American Federation of Labor (AFL)
An umbrella organization for smaller independent unions founded and headed by labor organizer Samuel Gompers. The AFL protected only skilled workers and had a limited membership of a half a million workers around the turn of the century. It fought businesses for higher wages, shorter workdays, and improvements in the work environment.
Clayton Anti-Trust Act
Law passed in 1914 that was a much tougher replaced to the 1890 Sherman Act, a bill passed by Congress in 1890 that had been intended to ban big business monopolies. Ironically, lawmakers had used the Sherman Anti-Trust Act to prosecute more labor unions than corporate monopolies during the 1890s. Roosevelt and Taft later used the Sherman Anti-Trust Act to prosecute dozens of trusts like Standard Oil and the U.S. Steel Corporation. The 1914 Clayton Anti-Trust Act, however, eliminated many of the older act’s loopholes.
Horizontal Integration
A business tactic, often employed by Gilded Age businessmen—and targeted by Progressive Era reformers—that soght to put competitors out of business by selling one type of product in various markets. Another way to accomplish horizontal integration is to buy these competing companies and limit consumer access to a particular commodity, thereby creating a monopoly.
Muckrakers
Exposé writers who informed the public about many corporate evils and social injustices in the late nineteenth and early twentieth centuries. Many muckraker articles and books, such as Upton Sinclair’s novel The Jungle, pushed the US government to launch reform campaigns and contributed to the Progressive movement.
New Freedom
President Woodrow Wilson’s comprehensive package of domestic policies enacted during his first term that sought to lower tariffs, regulate trusts, and protect organized labor.
Open Door Notes
A group of notes sent by Secretary of State John Hay to Japan and several European powers, requesting that they respect Chinese rights and the policy of free trade. Hay sent the First Open Door Note in 1899, fearing that the United States would be excluded from lucrative trade rights in Asia. He drafted the Second Open Door Note in 1900, partly to ensure that the major European powers would recognize China’s territorial integrity, and partly because he feared that Europe would use the violence of the 1900 Boxer Rebellion as a justification for colonizing China.
Populist Party
Political party founded in 1891 by farmers in the Midwest who were suffering from the ill effects of high, pro–big-business tariffs. The Populists campaigned for shorter workdays, nationalization of public utilities, direct election of senators, the recall and referendum, a one-term limit for presidents, and cheap paper money backed by silver (at a ratio of sixteen ounces of silver to one ounce of gold). Although William Jennings Bryan’s loss in the election of 1896 broke up the party, Populist ideals endured and later coalesced into the Progressive movement.

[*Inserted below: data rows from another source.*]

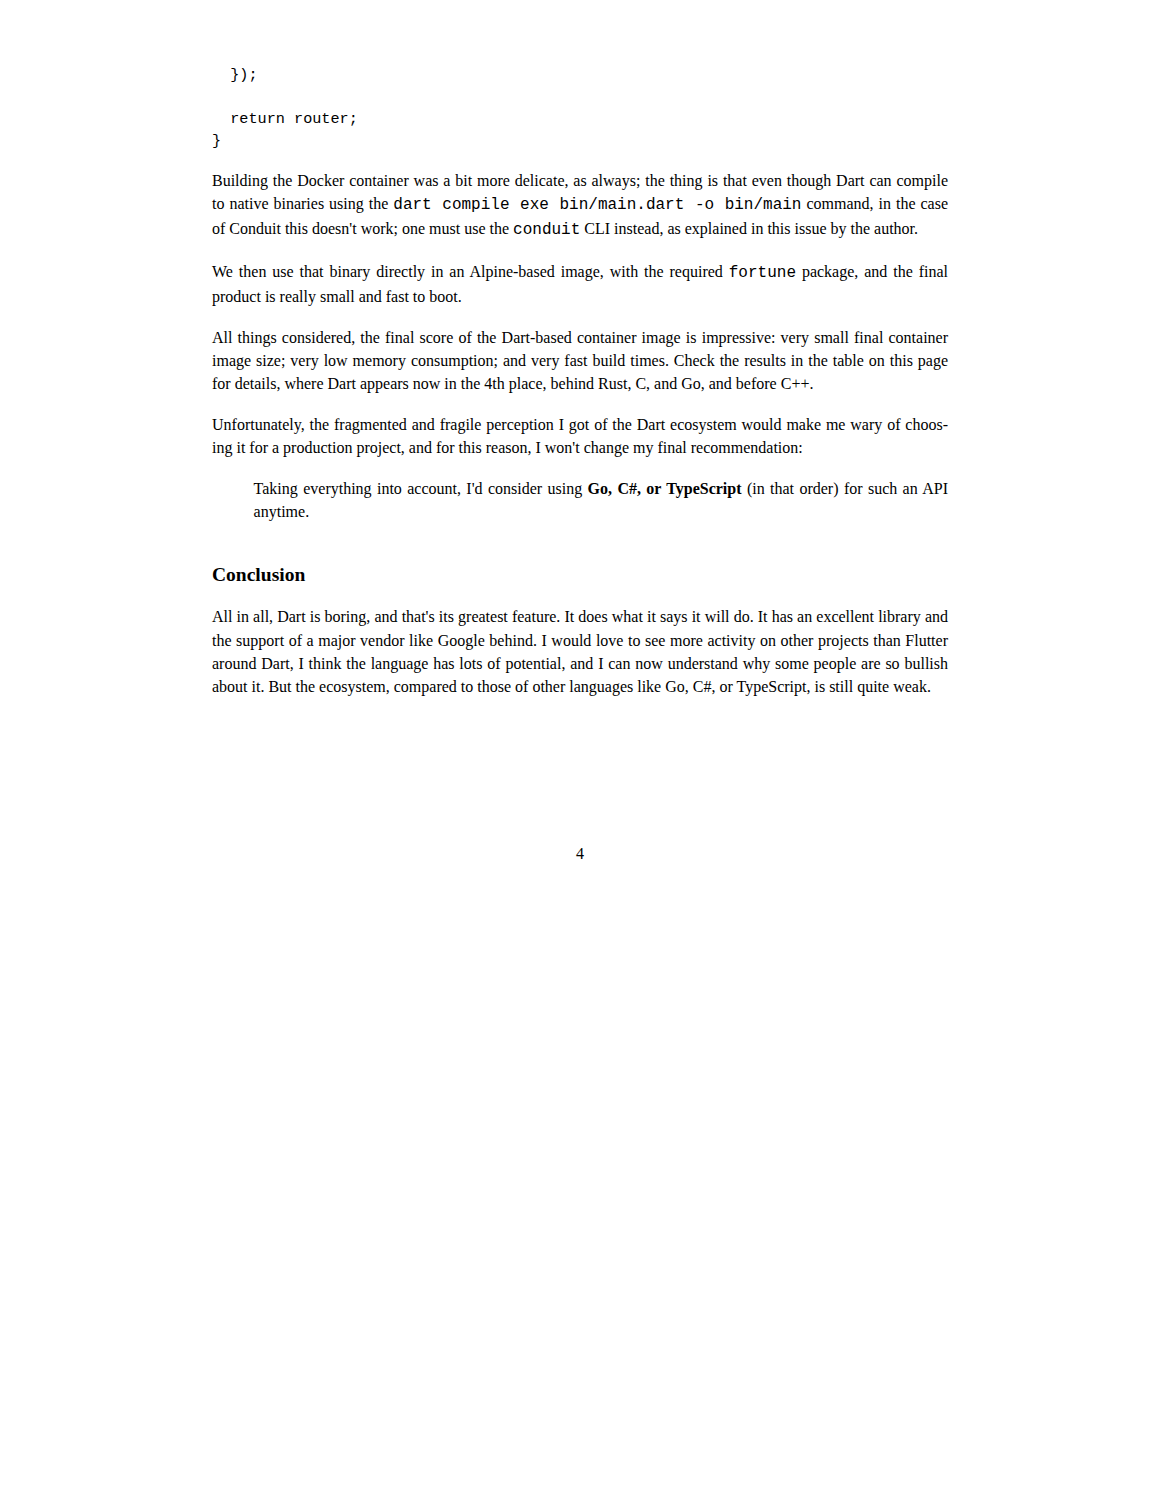});

  return router;
}
Building the Docker container was a bit more delicate, as always; the thing is that even though Dart can compile to native binaries using the dart compile exe bin/main.dart -o bin/main command, in the case of Conduit this doesn't work; one must use the conduit CLI instead, as explained in this issue by the author.
We then use that binary directly in an Alpine-based image, with the required fortune package, and the final product is really small and fast to boot.
All things considered, the final score of the Dart-based container image is impressive: very small final container image size; very low memory consumption; and very fast build times. Check the results in the table on this page for details, where Dart appears now in the 4th place, behind Rust, C, and Go, and before C++.
Unfortunately, the fragmented and fragile perception I got of the Dart ecosystem would make me wary of choosing it for a production project, and for this reason, I won't change my final recommendation:
Taking everything into account, I'd consider using Go, C#, or TypeScript (in that order) for such an API anytime.
Conclusion
All in all, Dart is boring, and that's its greatest feature. It does what it says it will do. It has an excellent library and the support of a major vendor like Google behind. I would love to see more activity on other projects than Flutter around Dart, I think the language has lots of potential, and I can now understand why some people are so bullish about it. But the ecosystem, compared to those of other languages like Go, C#, or TypeScript, is still quite weak.
4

Roosevelt Corollary to the Monroe Doctrine
President Theodore Roosevelt’s addendum to the Monroe Doctrine, which effectively declared that only the United States could intervene in the affairs of Latin America. Roosevelt made the declaration in 1904 to prevent Britain, Germany, Italy, and other European nations from forcibly collecting unpaid debts in Latin America.
Square Deal
The collective term for Theodore Roosevelt’s set of progressive domestic policies, which aimed to regulate big business, help organized labor, protect consumers, and conserve the country’s dwindling natural resources.